Summary
Se describe un método de bajo costo, de alto rendimiento para la detección de hongos en la actividad endoglucanasa
Abstract
Celulasa enzimas (endoglucanasas, celobiohidrolasas, y β-glucosidasas) hidrolizar la celulosa en azúcares componentes, que a su vez se puede convertir en una alcoholes carburantes. El potencial para la hidrólisis enzimática de biomasa celulósica para suministrar energía renovable ha intensificado sus esfuerzos para diseñar celulasas para 2 económica de producción de combustible. De particular interés son las celulasas fúngicas 3.8, que ya están siendo utilizados en la industria de los alimentos y el procesamiento de textiles.
La identificación de variantes de activos entre una biblioteca de celulasas mutante es fundamental para el proceso de ingeniería; mutantes activo puede realizar más pruebas para mejorar las propiedades y / o sometidas a mutagénesis adicionales. Ingeniería eficiente de las celulasas fúngicas se ha visto obstaculizada por la falta de herramientas genéticas para los organismos nativos y por las dificultades en la expresión de las enzimas en los ejércitos heteróloga. Recientemente, Morikawa y colaboradores desarrollaron un método para expresar en E. coli los dominios catalíticos de endoglucanasas de H. jecorina 3,9, un hongo industrial importante con la capacidad de secretar celulasas en grandes cantidades. Funcionales E. expresión coli también se ha informado de celulasas de otros hongos, como Macrophomina phaseolina 10 y Phanerochaete chrysosporium 11-12.
Se presenta un método de cribado de alto rendimiento de la actividad endoglucanasa hongos en E. coli. (Fig. 1) Este método utiliza el común microbiana colorante rojo Congo (RC) para visualizar la degradación enzimática de la celulosa carboximetil (CMC) por las células que crecen en medio sólido. El ensayo de la actividad requiere de reactivos de bajo costo, mínima manipulación, y da resultados sin ambigüedades como las zonas de degradación ("halos") en el sitio de la colonia. Aunque una medida cuantitativa de la actividad enzimática no se puede determinar por este método, hemos encontrado que el tamaño del halo de correlaciona con la actividad enzimática en el total de células. Además de la caracterización de cada uno de los clones positivos se determine, la aptitud relativa de proteínas.

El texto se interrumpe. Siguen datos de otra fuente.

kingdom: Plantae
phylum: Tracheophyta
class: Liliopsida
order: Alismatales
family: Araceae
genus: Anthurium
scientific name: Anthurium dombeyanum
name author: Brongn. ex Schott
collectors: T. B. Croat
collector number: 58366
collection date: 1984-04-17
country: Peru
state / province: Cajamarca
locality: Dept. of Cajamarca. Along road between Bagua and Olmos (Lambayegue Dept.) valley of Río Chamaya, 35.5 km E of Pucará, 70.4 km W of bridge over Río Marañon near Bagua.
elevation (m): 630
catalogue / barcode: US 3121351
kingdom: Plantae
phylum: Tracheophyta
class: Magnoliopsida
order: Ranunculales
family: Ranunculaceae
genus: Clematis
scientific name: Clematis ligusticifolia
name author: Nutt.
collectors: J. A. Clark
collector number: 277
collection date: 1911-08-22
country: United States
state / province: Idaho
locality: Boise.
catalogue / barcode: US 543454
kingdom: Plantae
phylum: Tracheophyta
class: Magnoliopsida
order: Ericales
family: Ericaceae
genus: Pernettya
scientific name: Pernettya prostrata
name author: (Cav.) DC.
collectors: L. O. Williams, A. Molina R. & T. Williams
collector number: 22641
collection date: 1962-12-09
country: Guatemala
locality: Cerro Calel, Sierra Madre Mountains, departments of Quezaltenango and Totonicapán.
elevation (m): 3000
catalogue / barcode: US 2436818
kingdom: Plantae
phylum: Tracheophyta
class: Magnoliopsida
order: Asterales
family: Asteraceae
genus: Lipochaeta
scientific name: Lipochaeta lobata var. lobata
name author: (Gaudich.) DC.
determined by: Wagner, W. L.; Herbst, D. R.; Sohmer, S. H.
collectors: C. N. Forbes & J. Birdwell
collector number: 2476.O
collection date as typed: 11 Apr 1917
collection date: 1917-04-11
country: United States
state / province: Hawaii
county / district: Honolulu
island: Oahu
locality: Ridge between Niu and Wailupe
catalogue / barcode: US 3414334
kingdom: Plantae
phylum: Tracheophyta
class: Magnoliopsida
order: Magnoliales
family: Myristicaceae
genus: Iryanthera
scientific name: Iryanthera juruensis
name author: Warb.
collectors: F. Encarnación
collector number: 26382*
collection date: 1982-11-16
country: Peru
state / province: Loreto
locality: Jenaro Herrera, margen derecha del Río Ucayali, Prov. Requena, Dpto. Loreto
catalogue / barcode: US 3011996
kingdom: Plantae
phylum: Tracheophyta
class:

Tradicionales de bacterias de células enteras CMC / CR 13 ensayos de actividad implica verter CMC agar que contiene a las colonias, que está sujeta a la contaminación cruzada, o culturas incubando en los pozos de agar CMC, que es menos susceptible a la experimentación a gran escala. Aquí se presenta un protocolo mejorado, que modifica los actuales métodos de lavado de 14 para la actividad de celulasa: las células cultivadas en placas de agar CMC se retiran antes de la tinción CR. El protocolo reduce de forma significativa la contaminación cruzada y es altamente escalable, que permite la detección rápida de miles de clones. Además de la H. jecorina enzimas, que han expresado y se seleccionan variantes endoglucanasa de la aurantiacus Thermoascus y Penicillium decumbens (como se muestra en la Figura 2), lo que sugiere que este protocolo se aplica a las enzimas a partir de una amplia gama de organismos.
Protocol
1. Detección preparación placa
- Agregar 25 g de crecimiento medio LB, agar 15 g, y 1,5 g de carboximetilcelulosa (CMC) del sustrato de 1 litro de agua destilada y autoclave para esterilizar.
- Después del autoclave, deje a medio enfriar y añadir los antibióticos adecuados, y IPTG a una concentración final de 100μM.
- Vierta 200 ml de medio cada uno en cinco grandes platos de Petri cuadrados / bandejas de bioensayo (240 x 240 x 20 mm o más). Permita que las placas se seque por completo.
2. Endoglucanasa generación de biblioteca y de la pantalla
- Generar una biblioteca de dominio endoglucanasa catalítico (s). Esto se puede lograr de muchas maneras (por ejemplo, dirigida a un sitio o mutagénesis aleatoria, la recombinación, etc) y se determina por el investigador.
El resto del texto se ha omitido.